In other words: One study doesn’t make the future. There’s a ton of evidence against this and “Selective Harvest” has ALWAYS been the way to go with fish. It’s proven by the countless fisheries that it has been applied to. Commercial fishing doesn’t have that luxury and harvests everything in it’s net. Throwing back a fish that’s been trapped in the net for X amount of hours doesn’t count as a mortality UNTIL it comes floating to the surface later on, which I’m POSITIVE isn’t even included as a factor in this study.

FACT: STRESS KILLS FISH. PERIOD.

Letting them go to die later is one BLIND spot in most of these studies.

Regardless of whether we wipe out all ocean life in the next fifty years, we’re still possibly-irrepairably changing it for good. The fish we leave behind are the weinerfish of the sea - the natural order, insomuch as there is a natural order, is reversed. That’s pretty fucking serious, and we need to adjust. Now. Why not?
I mostly get pissed about deepsea trawling. It’s one thing to, say, cut down a rainforest - but doing blind sweeps of the ocean floor is like carpet bombing a populated alien planet. We haven’t the foggiest what’s down there.

Agreed.

It’s about time people started prefacing declarative statements with FACT again.

My GHOD do I love you.

In cows, or in people? In cows, it’s starting to crop up pretty regularly. In humans? It doesn’t show up with immediacy so it’s hard to know. There’s also a build-up effect at work, so the mere fact that we’ve started pruning out the crazy beef possibly means that we’ve stopped the potential cases that would’ve been.
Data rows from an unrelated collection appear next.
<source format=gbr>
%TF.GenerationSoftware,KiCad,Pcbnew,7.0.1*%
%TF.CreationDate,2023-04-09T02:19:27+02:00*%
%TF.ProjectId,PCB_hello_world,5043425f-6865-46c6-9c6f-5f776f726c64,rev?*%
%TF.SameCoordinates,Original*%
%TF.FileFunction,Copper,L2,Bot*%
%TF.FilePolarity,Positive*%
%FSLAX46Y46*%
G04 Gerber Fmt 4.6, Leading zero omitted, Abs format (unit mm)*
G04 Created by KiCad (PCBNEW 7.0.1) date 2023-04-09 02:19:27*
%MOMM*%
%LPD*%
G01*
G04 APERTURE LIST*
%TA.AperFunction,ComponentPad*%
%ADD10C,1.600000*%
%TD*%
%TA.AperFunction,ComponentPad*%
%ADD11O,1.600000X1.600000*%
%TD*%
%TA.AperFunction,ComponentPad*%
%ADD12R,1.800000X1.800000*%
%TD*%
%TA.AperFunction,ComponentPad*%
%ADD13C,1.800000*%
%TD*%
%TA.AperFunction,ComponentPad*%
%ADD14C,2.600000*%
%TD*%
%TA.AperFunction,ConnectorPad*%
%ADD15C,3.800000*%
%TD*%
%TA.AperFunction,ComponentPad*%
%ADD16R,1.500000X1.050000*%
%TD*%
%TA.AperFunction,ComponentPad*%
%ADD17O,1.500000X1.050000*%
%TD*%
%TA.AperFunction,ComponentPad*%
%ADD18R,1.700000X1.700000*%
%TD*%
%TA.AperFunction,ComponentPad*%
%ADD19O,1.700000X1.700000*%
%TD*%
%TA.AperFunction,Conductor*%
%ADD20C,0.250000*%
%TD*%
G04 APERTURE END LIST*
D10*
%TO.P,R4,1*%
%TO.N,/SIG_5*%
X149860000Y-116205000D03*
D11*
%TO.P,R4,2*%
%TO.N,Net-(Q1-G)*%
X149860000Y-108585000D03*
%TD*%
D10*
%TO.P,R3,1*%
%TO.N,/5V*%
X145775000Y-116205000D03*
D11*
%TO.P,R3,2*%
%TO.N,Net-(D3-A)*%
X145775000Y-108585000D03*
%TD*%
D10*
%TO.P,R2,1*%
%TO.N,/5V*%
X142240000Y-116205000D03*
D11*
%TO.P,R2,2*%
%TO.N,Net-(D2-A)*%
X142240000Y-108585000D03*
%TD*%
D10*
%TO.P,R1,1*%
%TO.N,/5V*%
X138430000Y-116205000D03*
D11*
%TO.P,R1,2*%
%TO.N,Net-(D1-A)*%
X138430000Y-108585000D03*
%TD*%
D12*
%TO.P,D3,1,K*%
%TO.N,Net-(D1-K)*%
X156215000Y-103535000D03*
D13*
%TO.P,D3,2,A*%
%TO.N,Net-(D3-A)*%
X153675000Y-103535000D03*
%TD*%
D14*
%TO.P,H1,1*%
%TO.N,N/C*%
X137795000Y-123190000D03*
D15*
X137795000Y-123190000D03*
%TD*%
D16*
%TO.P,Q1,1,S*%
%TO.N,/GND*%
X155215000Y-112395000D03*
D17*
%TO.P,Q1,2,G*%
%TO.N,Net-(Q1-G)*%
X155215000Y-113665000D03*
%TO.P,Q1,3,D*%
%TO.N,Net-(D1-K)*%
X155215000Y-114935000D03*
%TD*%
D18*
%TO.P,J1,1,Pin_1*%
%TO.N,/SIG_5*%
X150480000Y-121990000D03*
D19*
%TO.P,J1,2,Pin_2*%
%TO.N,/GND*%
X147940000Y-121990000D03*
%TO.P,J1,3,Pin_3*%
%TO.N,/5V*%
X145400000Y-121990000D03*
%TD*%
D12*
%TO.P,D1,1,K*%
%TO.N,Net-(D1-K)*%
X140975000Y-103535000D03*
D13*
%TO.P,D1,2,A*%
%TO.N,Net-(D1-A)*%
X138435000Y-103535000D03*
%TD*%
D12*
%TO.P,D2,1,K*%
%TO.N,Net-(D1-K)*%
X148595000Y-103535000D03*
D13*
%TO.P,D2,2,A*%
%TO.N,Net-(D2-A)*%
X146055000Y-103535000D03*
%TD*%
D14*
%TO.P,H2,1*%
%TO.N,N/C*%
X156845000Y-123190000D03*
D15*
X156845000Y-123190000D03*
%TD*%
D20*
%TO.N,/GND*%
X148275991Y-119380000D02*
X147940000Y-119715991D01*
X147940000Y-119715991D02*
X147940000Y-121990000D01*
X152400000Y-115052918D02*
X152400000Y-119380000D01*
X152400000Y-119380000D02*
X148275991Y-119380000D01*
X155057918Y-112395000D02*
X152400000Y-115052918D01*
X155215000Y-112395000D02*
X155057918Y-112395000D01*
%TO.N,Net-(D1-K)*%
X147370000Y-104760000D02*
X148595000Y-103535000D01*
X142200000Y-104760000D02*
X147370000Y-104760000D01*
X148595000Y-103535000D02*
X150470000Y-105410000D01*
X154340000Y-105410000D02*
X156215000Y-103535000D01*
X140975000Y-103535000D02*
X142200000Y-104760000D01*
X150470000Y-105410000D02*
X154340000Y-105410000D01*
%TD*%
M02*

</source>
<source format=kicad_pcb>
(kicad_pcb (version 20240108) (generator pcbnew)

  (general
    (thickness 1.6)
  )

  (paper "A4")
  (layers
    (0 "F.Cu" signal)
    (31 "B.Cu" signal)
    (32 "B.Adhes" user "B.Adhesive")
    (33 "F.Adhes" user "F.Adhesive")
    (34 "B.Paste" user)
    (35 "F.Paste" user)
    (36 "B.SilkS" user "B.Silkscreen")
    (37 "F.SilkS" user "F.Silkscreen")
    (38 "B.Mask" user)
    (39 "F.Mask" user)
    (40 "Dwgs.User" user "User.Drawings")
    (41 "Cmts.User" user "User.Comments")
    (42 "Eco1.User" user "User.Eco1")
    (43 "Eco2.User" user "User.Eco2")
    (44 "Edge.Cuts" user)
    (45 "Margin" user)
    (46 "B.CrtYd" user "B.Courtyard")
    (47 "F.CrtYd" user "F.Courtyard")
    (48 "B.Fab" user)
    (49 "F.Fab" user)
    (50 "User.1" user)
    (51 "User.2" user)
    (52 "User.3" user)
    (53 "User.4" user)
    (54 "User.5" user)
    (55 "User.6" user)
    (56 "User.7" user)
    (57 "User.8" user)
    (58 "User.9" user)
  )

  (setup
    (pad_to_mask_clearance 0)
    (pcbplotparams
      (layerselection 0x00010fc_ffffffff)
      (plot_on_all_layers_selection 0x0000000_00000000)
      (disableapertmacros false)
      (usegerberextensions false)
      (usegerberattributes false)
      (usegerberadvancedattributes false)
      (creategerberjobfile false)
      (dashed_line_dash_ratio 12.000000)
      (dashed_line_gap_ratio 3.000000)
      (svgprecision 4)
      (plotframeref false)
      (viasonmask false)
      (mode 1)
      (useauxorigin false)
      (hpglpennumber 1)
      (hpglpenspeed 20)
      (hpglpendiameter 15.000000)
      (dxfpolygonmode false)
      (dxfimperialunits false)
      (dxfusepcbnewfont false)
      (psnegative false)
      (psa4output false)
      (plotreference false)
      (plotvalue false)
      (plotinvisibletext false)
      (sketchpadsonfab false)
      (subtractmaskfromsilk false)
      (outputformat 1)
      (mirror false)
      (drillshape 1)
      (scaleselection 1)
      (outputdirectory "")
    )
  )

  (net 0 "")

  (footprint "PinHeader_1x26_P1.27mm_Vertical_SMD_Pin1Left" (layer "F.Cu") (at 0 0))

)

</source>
I was referring to the kneejerk qt3 reaction during the Mad Cow story around Christmas, 2004, but if you wanna, I wanna.

“Pretty regularly”? I can’t speak for Canada or the UK, but you know how many cows have preliminarily tested positive for BSE in the US since that December 2003 downer animal? If you said “2”, you’re a winner. If we change the question to “number of persons diagnosed with Creutzfeldt-Jakob tied to eating BSE-infected beef in the last 5 years”, the number is less than 12, although there’s disagreement on the exact number between authorities.
If we narrow that list we realize that there still is no positive correlative between eating non-central nervous system tissue from BSE-infected animals and the onset of C-J.
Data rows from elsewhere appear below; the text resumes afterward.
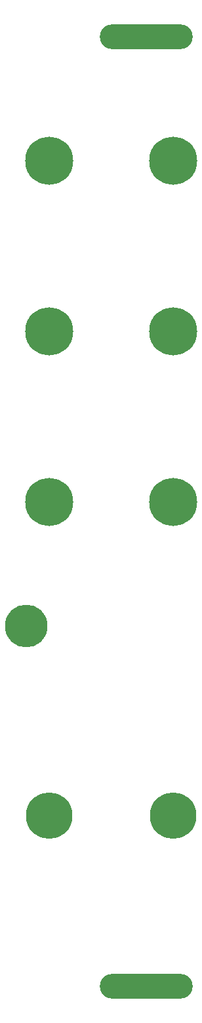
<source format=gts>
%TF.GenerationSoftware,KiCad,Pcbnew,(6.0.1)*%
%TF.CreationDate,2022-10-12T15:42:49-04:00*%
%TF.ProjectId,SYNTH-VCO_PANEL-03,53594e54-482d-4564-934f-5f50414e454c,1*%
%TF.SameCoordinates,Original*%
%TF.FileFunction,Soldermask,Top*%
%TF.FilePolarity,Negative*%
%FSLAX46Y46*%
G04 Gerber Fmt 4.6, Leading zero omitted, Abs format (unit mm)*
G04 Created by KiCad (PCBNEW (6.0.1)) date 2022-10-12 15:42:49*
%MOMM*%
%LPD*%
G01*
G04 APERTURE LIST*
%ADD10O,12.000000X3.200000*%
%ADD11C,5.000000*%
%ADD12C,6.200000*%
%ADD13C,6.000000*%
%ADD14C,5.500000*%
G04 APERTURE END LIST*
D10*
%TO.C,*%
X187654000Y-50100000D03*
X187654000Y-50100000D03*
X187654000Y-50100000D03*
%TD*%
D11*
%TO.C,*%
X175154000Y-66100000D03*
D12*
X175154000Y-66100000D03*
%TD*%
D11*
%TO.C,*%
X191154000Y-66100000D03*
D12*
X191154000Y-66100000D03*
%TD*%
D11*
%TO.C,*%
X191154000Y-110100000D03*
D12*
X191154000Y-110100000D03*
%TD*%
D13*
%TO.C,*%
X191154000Y-150600000D03*
D11*
X191154000Y-150600000D03*
%TD*%
%TO.C,*%
X175154000Y-88100000D03*
D12*
X175154000Y-88100000D03*
%TD*%
D13*
%TO.C,*%
X175154000Y-150600000D03*
D11*
X175154000Y-150600000D03*
%TD*%
%TO.C,*%
X191154000Y-88100000D03*
D12*
X191154000Y-88100000D03*
%TD*%
D10*
%TO.C,*%
X187654000Y-172600000D03*
X187654000Y-172600000D03*
X187654000Y-172600000D03*
%TD*%
D12*
%TO.C,*%
X175154000Y-110100000D03*
D11*
X175154000Y-110100000D03*
%TD*%
D14*
%TO.C,*%
X172154000Y-126100000D03*
X172154000Y-126100000D03*
%TD*%
M02*

</source>
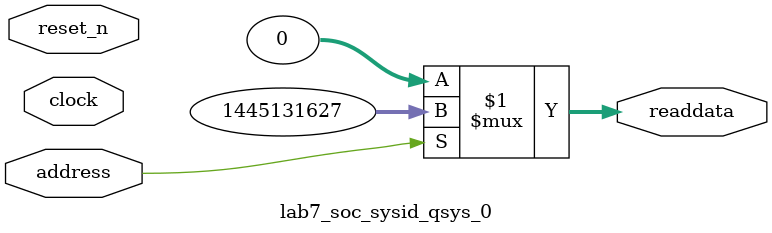
<source format=v>

`timescale 1ns / 1ps
// synthesis translate_on

// turn off superfluous verilog processor warnings 
// altera message_level Level1 
// altera message_off 10034 10035 10036 10037 10230 10240 10030 

module lab7_soc_sysid_qsys_0 (
               // inputs:
                address,
                clock,
                reset_n,

               // outputs:
                readdata
             )
;

  output  [ 31: 0] readdata;
  input            address;
  input            clock;
  input            reset_n;

  wire    [ 31: 0] readdata;
  //control_slave, which is an e_avalon_slave
  assign readdata = address ? 1445131627 : 0;

endmodule




</source>
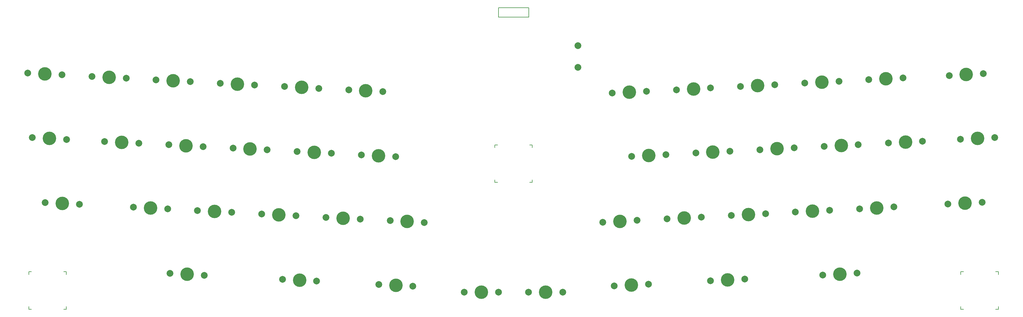
<source format=gbr>
G04 #@! TF.GenerationSoftware,KiCad,Pcbnew,(6.0.10)*
G04 #@! TF.CreationDate,2023-01-29T02:39:10+09:00*
G04 #@! TF.ProjectId,GT40,47543430-2e6b-4696-9361-645f70636258,rev?*
G04 #@! TF.SameCoordinates,Original*
G04 #@! TF.FileFunction,Legend,Top*
G04 #@! TF.FilePolarity,Positive*
%FSLAX46Y46*%
G04 Gerber Fmt 4.6, Leading zero omitted, Abs format (unit mm)*
G04 Created by KiCad (PCBNEW (6.0.10)) date 2023-01-29 02:39:10*
%MOMM*%
%LPD*%
G01*
G04 APERTURE LIST*
%ADD10C,0.150000*%
%ADD11C,4.000000*%
%ADD12C,2.000000*%
G04 APERTURE END LIST*
D10*
X27781250Y-96368750D02*
X27781250Y-97162500D01*
X38100000Y-96368750D02*
X38893750Y-96368750D01*
X27781250Y-107481250D02*
X28575000Y-107481250D01*
X28575000Y-96368750D02*
X27781250Y-96368750D01*
X38893750Y-107481250D02*
X38893750Y-106687500D01*
X27781250Y-106687500D02*
X27781250Y-107481250D01*
X38893750Y-96368750D02*
X38893750Y-97162500D01*
X38100000Y-107481250D02*
X38893750Y-107481250D01*
X304800000Y-96368750D02*
X304006250Y-96368750D01*
X314325000Y-107481250D02*
X315118750Y-107481250D01*
X314325000Y-96368750D02*
X315118750Y-96368750D01*
X304006250Y-106687500D02*
X304006250Y-107481250D01*
X315118750Y-107481250D02*
X315118750Y-106687500D01*
X304006250Y-96368750D02*
X304006250Y-97162500D01*
X304006250Y-107481250D02*
X304800000Y-107481250D01*
X315118750Y-96368750D02*
X315118750Y-97162500D01*
X165893750Y-69849950D02*
X166687500Y-69849950D01*
X177006250Y-69849950D02*
X177006250Y-69056200D01*
X165893750Y-69056200D02*
X165893750Y-69849950D01*
X165893750Y-58737450D02*
X165893750Y-59531200D01*
X177006250Y-58737450D02*
X177006250Y-59531200D01*
X166687500Y-58737450D02*
X165893750Y-58737450D01*
X176212500Y-69849950D02*
X177006250Y-69849950D01*
X176212500Y-58737450D02*
X177006250Y-58737450D01*
X166950000Y-20800000D02*
X166950000Y-18050000D01*
X175950000Y-20800000D02*
X166950000Y-20800000D01*
X166950000Y-18050000D02*
X175950000Y-18050000D01*
X175950000Y-18050000D02*
X175950000Y-20800000D01*
D11*
X206327600Y-100300500D03*
D12*
X201254562Y-100566367D03*
X211400638Y-100034633D03*
D11*
X221976500Y-80404200D03*
D12*
X216903462Y-80670067D03*
X227049538Y-80138333D03*
X229816662Y-99069467D03*
D11*
X234889700Y-98803600D03*
D12*
X239962738Y-98537733D03*
D11*
X224764800Y-42105800D03*
D12*
X219691762Y-42371667D03*
X229837838Y-41839933D03*
X244468562Y-60149267D03*
D11*
X249541600Y-59883400D03*
D12*
X254614638Y-59617533D03*
X210813938Y-42836933D03*
X200667862Y-43368667D03*
D11*
X205740900Y-43102800D03*
X202978900Y-81399800D03*
D12*
X208051938Y-81133933D03*
X197905862Y-81665667D03*
X263108462Y-97324767D03*
D11*
X268181500Y-97058900D03*
D12*
X273254538Y-96793033D03*
X216566838Y-61611533D03*
D11*
X211493800Y-61877400D03*
D12*
X206420762Y-62143267D03*
X246099738Y-79139933D03*
D11*
X241026700Y-79405800D03*
D12*
X235953662Y-79671667D03*
X257713162Y-40379067D03*
D11*
X262786200Y-40113200D03*
D12*
X267859238Y-39847333D03*
X263466162Y-59153667D03*
X273612238Y-58621933D03*
D11*
X268539200Y-58887800D03*
X260050600Y-78408800D03*
D12*
X265123638Y-78142933D03*
X254977562Y-78674667D03*
X310305338Y-75775133D03*
X300159262Y-76306867D03*
D11*
X305232300Y-76041000D03*
D12*
X292662438Y-57623533D03*
D11*
X287589400Y-57889400D03*
D12*
X282516362Y-58155267D03*
D11*
X281810100Y-39116200D03*
D12*
X276737062Y-39382067D03*
X286883138Y-38850333D03*
X238689262Y-41376067D03*
D11*
X243762300Y-41110200D03*
D12*
X248835338Y-40844333D03*
X274001462Y-77677667D03*
X284147538Y-77145933D03*
D11*
X279074500Y-77411800D03*
D12*
X314064338Y-56501933D03*
X303918262Y-57033667D03*
D11*
X308991300Y-56767800D03*
D12*
X167005000Y-102393700D03*
X156845000Y-102393700D03*
D11*
X161925000Y-102393700D03*
D12*
X175895000Y-102393700D03*
X186055000Y-102393700D03*
D11*
X180975000Y-102393700D03*
D12*
X46476762Y-38419933D03*
D11*
X51549800Y-38685800D03*
D12*
X56622838Y-38951667D03*
X75646738Y-39948667D03*
X65500662Y-39416933D03*
D11*
X70573700Y-39682800D03*
D12*
X69259662Y-58690033D03*
X79405738Y-59221767D03*
D11*
X74332700Y-58955900D03*
X55308800Y-57958900D03*
D12*
X50235762Y-57693033D03*
X60381838Y-58224767D03*
D11*
X93356500Y-59952900D03*
D12*
X98429538Y-60218767D03*
X88283462Y-59687033D03*
X117453438Y-61215767D03*
D11*
X112380400Y-60949900D03*
D12*
X107307362Y-60684033D03*
X58750662Y-77215433D03*
X68896738Y-77747167D03*
D11*
X63823700Y-77481300D03*
X131404300Y-61946900D03*
D12*
X126331262Y-61681033D03*
X136477338Y-62212767D03*
X37598938Y-37954667D03*
X27452862Y-37422933D03*
D11*
X32525900Y-37688800D03*
D12*
X113694538Y-41942667D03*
D11*
X108621500Y-41676800D03*
D12*
X103548462Y-41410933D03*
D11*
X120895400Y-80472300D03*
D12*
X115822362Y-80206433D03*
X125968438Y-80738167D03*
X122575462Y-42408033D03*
X132721538Y-42939767D03*
D11*
X127648500Y-42673900D03*
X37665900Y-76110400D03*
D12*
X42738938Y-76376267D03*
X32592862Y-75844533D03*
D11*
X82847600Y-78478300D03*
D12*
X77774562Y-78212433D03*
X87920638Y-78744167D03*
X84524562Y-40413933D03*
X94670638Y-40945667D03*
D11*
X89597600Y-40679800D03*
D12*
X106944538Y-79741167D03*
X96798462Y-79209433D03*
D11*
X101871500Y-79475300D03*
X139919300Y-81469300D03*
D12*
X144992338Y-81735167D03*
X134846262Y-81203433D03*
X141617338Y-100634467D03*
D11*
X136544300Y-100368600D03*
D12*
X131471262Y-100102733D03*
D11*
X108008500Y-98873100D03*
D12*
X113081538Y-99138967D03*
X102935462Y-98607233D03*
X38979938Y-57103167D03*
D11*
X33906900Y-56837300D03*
D12*
X28833862Y-56571433D03*
X79789638Y-97394167D03*
X69643562Y-96862433D03*
D11*
X74716600Y-97128300D03*
X305616300Y-37868600D03*
D12*
X310689338Y-37602733D03*
X300543262Y-38134467D03*
D11*
X230517700Y-60880400D03*
D12*
X225444662Y-61146267D03*
X235590738Y-60614533D03*
X190500000Y-29250000D03*
X190500000Y-35750000D03*
M02*

</source>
Whatever the result, a person is more likely to be pecked to death by an angry chicken than contract and die from C-D tied to BSE.
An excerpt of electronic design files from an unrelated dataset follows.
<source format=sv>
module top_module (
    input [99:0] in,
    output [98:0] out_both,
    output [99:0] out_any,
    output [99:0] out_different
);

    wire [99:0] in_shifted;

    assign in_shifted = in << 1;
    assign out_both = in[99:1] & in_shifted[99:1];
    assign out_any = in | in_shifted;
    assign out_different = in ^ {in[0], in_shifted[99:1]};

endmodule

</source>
NPR did a round table on this today (on Science friday…I think its sciencefriday.com if you want sources). Anyway, it left me ambivalent. On one hand, the people doing the study apparently used actual fish caught numbers rather than looking at stock. So, in American waters, that means that controls on fish volume would skew the numbers, which are not low because of low populations but because of max quotas and such.

OTOH, the study looked at worldwide numbers, so while the U.S. is doing a good job of conserving seafood, the world is not. There are also biodiversity issues in play, meaning that global warming, pollution, etc. is part of what they are figuring into their research. On a global level, numbers are down. So while restaurant owners in the U.S. might not be seeing the trends the study indicates, they aren’t seeing the whole picture.

So I think the study is unnecessarily alarmist, but it may not be wholly wrong either.

The main reason cows in the US are not testing positive is that they are not being tested. The cow in Washington that tested positive was not supposed to be tested according to the rules currently in place. Until you’re testing 100% of cows going into the slaughterhouse, you can’t make any claims about the meat coming out.

I’ma unload my load on this thread that triggercut seems to be pwning.

And that load is Quorn. It really does taste like the meat it says it is supposed to taste like, which is fricken scary.

Anyway, Quorn saves fishes. Eat it now!

EDIT:

Statistics

Calls to end fishing by bottom trawling

Marine scientists say the case for a moratorium on the use of heavy trawling gear in deep waters is now overwhelming and should be put in place immediately.

It’ll be interesting to see what, if any, justification there is to continue a practice that strikes me as being basically equivalent to using artillery to slaughter a field of cows.